Die hat sich denn auch im September letzten Jahres erneut auf einer Innenministerkonferenz (IMK) mit der Frage befaßt und war tatsächlich mehrheitlich zu der Auffassung gelangt, die Länder sollten noch einmal einen zweiten Anlauf ohne das BKA machen. Während die Bundes-SPD in Bonn sich die Forderung ihrer Berliner Vertreter zu eigen gemacht hat, das BKA solle gefälligst die Federführung bei den Ermittlungen zur Regierungs- und Vereinigungskriminalität übernehmen, beschloß die IMK unter Vorsitz des saarländischen Innenministers Läpple (SPD) die Einrichtung einer Arbeitsgruppe, die erst einmal den Bedarf in Berlin ermitteln soll.

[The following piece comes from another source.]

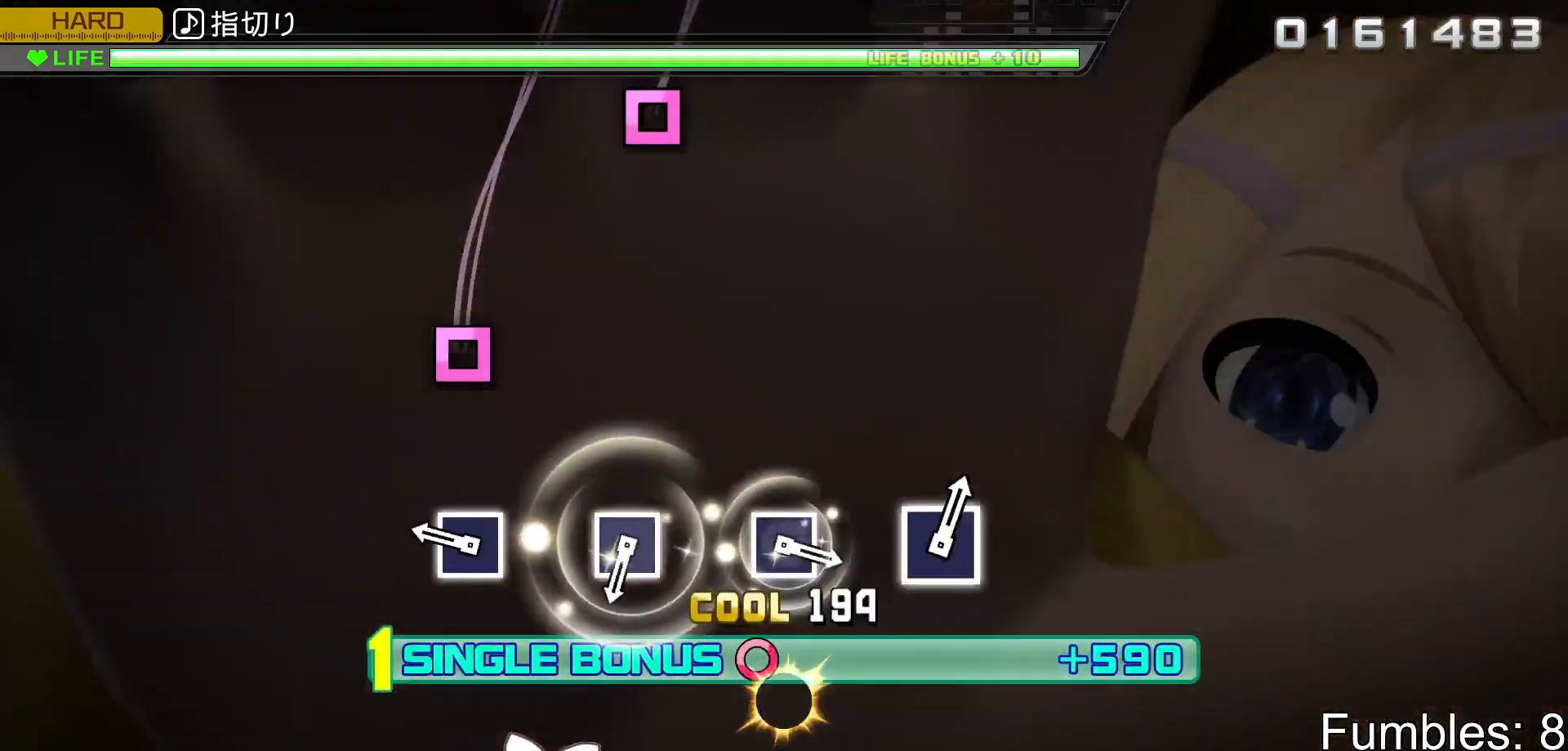
{"buttons": ["R2"], "left_stick": "center", "right_stick": "center", "events": [[100, "CROSS", "up"], [283, "SQUARE", "down"], [417, "SQUARE", "up"]]}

In dieser Arbeitsgruppe, zu der die Innenstaatssekretäre aus Bayern, Niedersachsen, NRW, Mecklenburg-Vorpommern, Brandenburg und Berlin gehören, einigte man sich gegen den Widerstand aus Berlin darauf, daß bei einem Gesamtbedarf von 480 Beamten 210 aus den alten Bundesländern abgestellt werden sollen. Für die verbleibenden 270 sei Berlin zuständig. Ein Vorschlag, den die Berliner Polizeiführung als Zumutung zurückweist. Es sei völlig undenkbar, zu den 130 bereits eingesetzten Beamten nochmals 140 aus anderen Bereichen abzuziehen. Eine Entscheidung soll nun die Innenministerkonferenz im Mai bringen. Bis dahin passiert erst mal das bereits Übliche, nämlich gar nichts.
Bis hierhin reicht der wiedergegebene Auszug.